- Date: 30 April – 5 May
- Edition: 4th
- Surface: Clay
- Location: Cagliari, Italy

Champions

Singles
- Mariano Navone

Doubles
- Sriram Balaji / Andre Begemann
- ← 2023 · Sardegna Open · 2026 →

= 2024 Sardegna Open =

The 2024 Sardegna Open was a professional tennis tournament played on clay courts. It was the fourth edition of the tournament and part of the 2024 ATP Challenger Tour.
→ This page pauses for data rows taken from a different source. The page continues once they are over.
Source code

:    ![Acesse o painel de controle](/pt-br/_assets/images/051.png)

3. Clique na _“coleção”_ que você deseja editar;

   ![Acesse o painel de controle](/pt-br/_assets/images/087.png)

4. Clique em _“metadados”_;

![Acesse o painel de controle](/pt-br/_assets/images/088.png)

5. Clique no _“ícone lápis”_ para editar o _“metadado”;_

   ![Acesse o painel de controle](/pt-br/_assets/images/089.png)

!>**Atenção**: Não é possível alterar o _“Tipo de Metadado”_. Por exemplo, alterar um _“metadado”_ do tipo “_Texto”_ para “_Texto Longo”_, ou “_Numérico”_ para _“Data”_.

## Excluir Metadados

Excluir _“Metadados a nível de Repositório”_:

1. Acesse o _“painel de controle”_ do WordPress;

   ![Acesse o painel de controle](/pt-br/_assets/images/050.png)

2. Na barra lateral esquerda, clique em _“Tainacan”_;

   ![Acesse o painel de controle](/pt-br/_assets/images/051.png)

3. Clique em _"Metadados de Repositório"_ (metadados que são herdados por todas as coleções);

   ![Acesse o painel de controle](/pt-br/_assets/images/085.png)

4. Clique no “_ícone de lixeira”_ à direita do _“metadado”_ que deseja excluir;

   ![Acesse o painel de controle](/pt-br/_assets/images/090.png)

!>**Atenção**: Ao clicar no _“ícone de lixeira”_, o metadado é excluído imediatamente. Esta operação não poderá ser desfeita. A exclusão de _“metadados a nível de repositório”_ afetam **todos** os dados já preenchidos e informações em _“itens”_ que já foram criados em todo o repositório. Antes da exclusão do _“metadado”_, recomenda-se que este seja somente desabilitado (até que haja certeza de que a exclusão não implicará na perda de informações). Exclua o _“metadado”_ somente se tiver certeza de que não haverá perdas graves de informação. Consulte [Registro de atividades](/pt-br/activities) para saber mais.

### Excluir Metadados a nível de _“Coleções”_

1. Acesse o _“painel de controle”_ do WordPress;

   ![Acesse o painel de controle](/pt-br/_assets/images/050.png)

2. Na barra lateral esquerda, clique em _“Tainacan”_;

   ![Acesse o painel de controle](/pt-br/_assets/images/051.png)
It took place in Cagliari, Italy between 30 April and 5 May 2024.

==Singles main-draw entrants==
===Seeds===

| Country | Player | Rank^{1} | Seed |
|---|---|---|---|
| USA | Frances Tiafoe | 21 | 1 |
| ITA | Lorenzo Musetti | 29 | 2 |
| ARG | Mariano Navone | 41 | 3 |
| USA | Christopher Eubanks | 44 | 4 |
| ITA | Lorenzo Sonego | 52 | 5 |
| HUN | Márton Fucsovics | 53 | 6 |
| POR | Nuno Borges | 56 | 7 |
| ITA | Luciano Darderi | 60 | 8 |

- ^{1} Rankings as of 22 April 2024.

===Other entrants===
The following players received wildcards into the singles main draw:
- ITA Francesco Maestrelli
- USA Frances Tiafoe
- ITA Giulio Zeppieri

The following players received entry into the singles main draw as alternates:
- MDA Radu Albot
- ITA Fabio Fognini
- USA Emilio Nava
- HUN Zsombor Piros
- USA Zachary Svajda
- ARG Camilo Ugo Carabelli
- PER Juan Pablo Varillas

The following players received entry from the qualifying draw:
- ARG Juan Manuel Cerúndolo
- NED Jesper de Jong
- CAN Gabriel Diallo
- JPN Shintaro Mochizuki

==Champions==
===Singles===

- ARG Mariano Navone def. ITA Lorenzo Musetti 7–5, 6–1.

===Doubles===

- IND Sriram Balaji / GER Andre Begemann def. BOL Boris Arias / BOL Federico Zeballos 6–4, 6–7^{(3–7)}, [10–6].